The Power Sector Recovery Plan presented to the cabinet by the Committee on Energy in September last year accepts that the problem of the energy sector could also be traced to continuing the 2007 policy of allowing the differential disco tariff between the best and the worst performers to widen to 40 percent - a policy necessitated due to corporatisation of the Wapda power wing which failed as it was not followed by an effort to induct professional management.
Secondly and equally disturbingly, the third-party audit noted that RPP agreements were signed in haste, violated the Public Procurement Rules Authority (PPRA) rules, and were changed by the Private Power and Infrastructure Board (PPIB) in favour of sellers (RPPs). The project efficiency committed by the sponsors of RPPs was only 32-35 percent but the government made it itself legally bound to pay for 90 percent capacity utilisation. Additionally, the RPP contracts specified that fuel would be supplied by the government - fuel supply that is held hostage to the circular debt as well as our dwindling gas reserves.

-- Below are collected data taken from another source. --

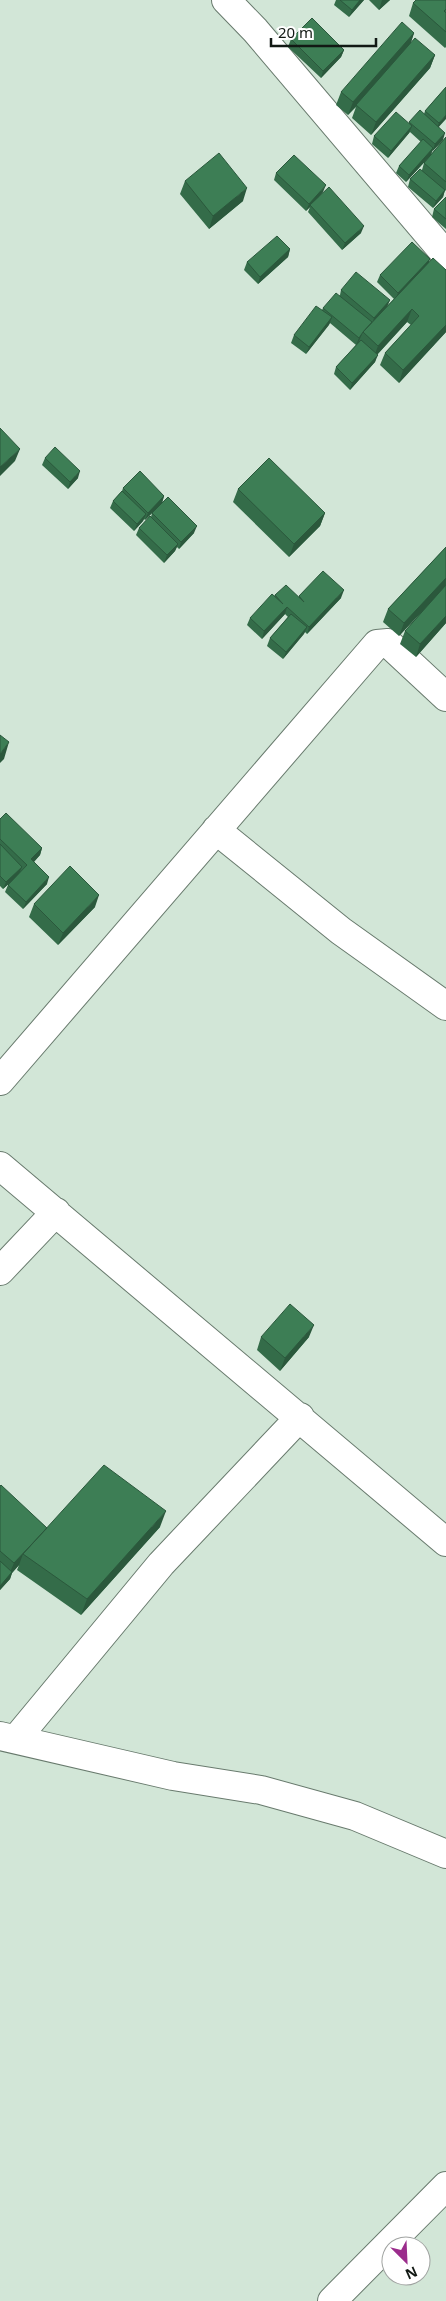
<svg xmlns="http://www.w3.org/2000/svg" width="446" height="2301" viewBox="0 0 446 2301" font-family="'Noto Sans',sans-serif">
	<rect width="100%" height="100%" fill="#d2e6d7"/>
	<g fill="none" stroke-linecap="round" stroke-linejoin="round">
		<defs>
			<path id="minor" d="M226,0l29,30 191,225
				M216,830l125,101 105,75
				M0,1081l377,-437 11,-1 58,54
				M0,1166l446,376
				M0,1271l56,-59
				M0,1736l173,40 88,14 94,26 91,38
				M16,1739l145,-175 139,-147
				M332,2301l114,-115"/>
		</defs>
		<use href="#minor" stroke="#687a6d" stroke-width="30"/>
		<use href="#minor" stroke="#fff" stroke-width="28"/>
	</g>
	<path fill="#346c49" d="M336,0h28l-15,17 -15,-12z
		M369,0h21l-11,10z
		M446,0v47l-1,1 -36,-32 4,-13z
		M414,33l-4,11 25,11 -5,13 -59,67 -19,-17 4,-11 -8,8 -12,-10 5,-13z
		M291,39l53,11 -3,7 -20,21 -33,-31z
		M446,87l-7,40 4,13 -11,11 -1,4 -25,27 -10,-9 3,-7 22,-24 -11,-10 -22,26 -16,-14 2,-8 35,-12v-2l15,-8 1,-3z
		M446,137v54l-1,-1 -2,7 -10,11 -25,-21 2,-8 12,-9 2,-7z
		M276,173l47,19 -4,5 42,36 -19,17 -34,-38 2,-5 -4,4 -32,-31z
		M185,181l58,20 -34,28 -29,-35z
		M446,197v32l-14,-12 2,-8z
		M290,249l-2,8 -30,27 -14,-14 3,-8z
		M430,259l-1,3 17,8v62l-47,51 -19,-18 5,-12 26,-28 -4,-3 -30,33 -2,7 -25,28 -16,-16 2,-7 20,-22 -26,-22 -24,31 -15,-11 3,-8 28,-25 1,-2 17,-13 1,-5 49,10 -3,6 7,-7 -17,-17 3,-7z
		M45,458l33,20 -10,11 -26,-24z
		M123,488l41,8 -2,7 -17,17 -1,-1 -1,2 -9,10 -24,-23 3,-7 9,-10z
		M238,489l87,24 -5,13 -31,31 -56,-55z
		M152,513l42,20 -15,16 -2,-2 -2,4 -11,12 -28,-28 3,-7 12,-11z
		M446,547v76l-30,34 -16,-13 5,-13 18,-21 -24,26 -16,-14 5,-13z
		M275,595l24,2v-1l42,2 -34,36 -2,-2 -22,27 -16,-13 3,-8 18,-21 -3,-3 -23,25 -15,-14 3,-7z
		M0,819l42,29 -2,7 -6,7 13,22 -24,25 -18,-17 3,-7 5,-5 -10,9 -3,-3z
		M34,904l61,3 -37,38 -29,-28z
		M261,1337h48l-29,34 -23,-21z
		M0,1486l47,42 113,-1 -79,88 -64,-45 2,-5 -7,8 -2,6 -10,11z"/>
	<path fill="#2b583c" d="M360,0h4l-15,17 3,-7z
		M382,0h8l-11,10z
		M414,33l-4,13 -62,69 5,-13z
		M344,50l-3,7 -20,21 2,-7z
		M435,55l-5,13 -59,67 5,-13z
		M446,115v4l-10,11 3,-7z
		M412,126l-3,7 -21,25 3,-7z
		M445,133l-2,7 -11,12 3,-8z
		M433,148l-2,7 -25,27 3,-7z
		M326,185l-3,7 -12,14 -1,-1v2l-4,4 3,-7z
		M247,188l-4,13 -34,28 4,-13z
		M445,190l-2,7 -10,11 3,-7z
		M364,226l-3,7 -19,17 3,-7z
		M290,249l-2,8 -30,27 2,-7z
		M430,259l-3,7 -32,34 3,-7z
		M390,300l-3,7 -15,18 2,-7z
		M412,309l-5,13 -34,37 5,-13z
		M332,317l-3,8 -23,29 3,-7z
		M446,325v7l-47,51 4,-13z
		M362,334l-3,7 -3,4 3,-7z
		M378,355l-3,7 -25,28 2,-7z
		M20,449l-5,12 -15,15v-9z
		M80,471l-2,7 -10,11 2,-7z
		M164,496l-2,7 -17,17 3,-7z
		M325,513l-5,13 -31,31 5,-13z
		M146,514l-3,7 -9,10 3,-7z
		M197,526l-3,7 -15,16 2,-7z
		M178,544l-3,7 -11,12 3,-8z
		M446,578v8l-47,50 5,-13z
		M344,590l-3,8 -34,36 2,-7z
		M287,607l-2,7 -23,25 2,-8z
		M446,616v7l-30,34 4,-13z
		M307,627l-3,7 -21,25 3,-7z
		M9,742l-5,17 -4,4v-9z
		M42,848l-2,7 -11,12 2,-8z
		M22,867l-3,7 -16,15 3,-7z
		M49,877l-2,7 -24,25 3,-7z
		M99,895l-4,12 -37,38 5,-12z
		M314,1325l-5,12 -29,34 5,-13z
		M166,1511l-6,16 -79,88 6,-16z
		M47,1528l-24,26 -4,11 -7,8 -2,6 -10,11v-4l9,-11 5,-12z"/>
	<path fill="#3d7e55" stroke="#2b583c" d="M340,0h20l-8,10z
		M416,0h30v9l-2,2 2,2v19l-33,-29z
		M312,18l32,32 -21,21 -32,-32z
		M402,22l12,11 -61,69 -12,-10z
		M415,38l20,17 -59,67 -20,-17z
		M446,87v28l-7,8 -14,-12z
		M420,110l25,23 -10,11 -26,-22z
		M396,112l16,14 -21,25 -17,-15z
		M446,137v45l-22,-19z
		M423,139l10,9 -24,27 -10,-9z
		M219,153l28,35 -34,28 -28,-35z
		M294,155l32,30 -17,19 -33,-31z
		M420,169l25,21 -9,11 -26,-22z
		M329,187l35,39 -19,17 -35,-38z
		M446,197v22l-12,-10z
		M277,236l13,13 -30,28 -13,-15z
		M412,242l18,17 -32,34 -18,-18z
		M433,258l13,12v55l-43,45 -18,-17 34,-37 -7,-7 -34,37 -15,-14z
		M356,272l34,28 -16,18 -33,-28z
		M336,293l36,29 -9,10 -4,6 -36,-30z
		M316,306l16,11 -23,30 -15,-12z
		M361,340l17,15 -26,28 -16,-16z
		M0,428l20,21 -20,18z
		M55,447l25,24 -10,11 -25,-24z
		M269,458l56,55 -31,31 -56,-55z
		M140,471l24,25 -16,17 -25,-25z
		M122,491l24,23 -9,10 -24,-23z
		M168,497l29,29 -16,16 -29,-29z
		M150,516l28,28 -11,11 -28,-27z
		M446,547v31l-42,45 -16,-14z
		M323,571l21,19 -35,37 -22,-20 -23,24 -14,-13 22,-24 11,10 -8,-9 11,-10 18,17 -5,-6z
		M446,585v31l-26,28 -15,-13z
		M291,614l16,13 -21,25 -16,-14z
		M0,735l9,7 -9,12z
		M6,813l36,35 -11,11 18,18 -23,25 -18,-17 19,-20 -27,-26v-20z
		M0,844l22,23 -16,15 -6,-6z
		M70,866l29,29 -36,38 -29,-29z
		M290,1304l24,21 -29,33 -24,-21z
		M104,1465l62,46 -79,88 -64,-45z
		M1,1485l46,43 -33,35 -14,-12v-65z
		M0,1561l12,11 -12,14z"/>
	<g transform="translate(406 2261) rotate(156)"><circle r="24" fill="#ffffff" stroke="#a0a3a1"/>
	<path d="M0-4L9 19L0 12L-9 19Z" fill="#9b2c8c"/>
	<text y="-8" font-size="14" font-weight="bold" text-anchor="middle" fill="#121914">N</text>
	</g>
	<path d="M271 38v8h105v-8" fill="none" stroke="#121914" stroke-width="2.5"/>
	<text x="278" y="38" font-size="15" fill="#121914" stroke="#ffffff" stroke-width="4" paint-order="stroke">20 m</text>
</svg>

RPPs were the short-term solution to what was considered as generational issues by the Musharraf government thus the idea of renting power plants was not conceived by the present government. However, the RPPs were sanctioned by the present government and blame for the contracts cannot be passed on to the Musharraf regime. Those who argue that the Supreme Court verdict may well jeopardise the success of the country's privatisation policy with the potential of further drying up foreign private investment must bear in mind two irrefutable facts. First, the country does not need such investment which is essentially supported by our banks and our tax money (through being allowed 14 as opposed to 7 percent advance money allowed under PPRA rules and getting payment for nearly full capacity even if generation is well below 40 percent of that capacity). Secondly, the present economic scenario is not supporting privatisation because the idea of transfer of government services and assets to the private sector has found no favour with the PPP-led coalition government and therefore the proceeds from sale of public assets have been zero for the past two years.
There remains some scepticism based on past precedence as to whether the government's investigative branch, on which the responsibility for further action in terms of initiating civil or criminal proceedings rests, would undertake their court-directed responsibility in this instance in a fair and transparent manner. However, the fact remains that the judgement does lay the groundwork for action that may be deferred for a period of time but that may be taken up later.
Federal Minister Faisal Saleh Hayat and PML-N MNA Khwaja Asif had challenged the RPP projects, arguing that these plants had been producing a meagre amount of electricity despite billions of rupees having been spent on them. In the context of Supreme Court verdicts, it may be recalled that Federal Finance Minister Dr Hafeez Sheikh publicly appreciated the return of millions of rupees to the national exchequer. To date, the Supreme Court has been instrumental in the return of around 8 billion rupees from RPPs and accrued interest payment of around 450 million rupees are also expected to our cash-strapped treasury through apex court's intervention. It is without doubt judgements like these that account for a rising number of people backing the superior courts over and above the government's thinly veiled denouncements of the politicization of our courts.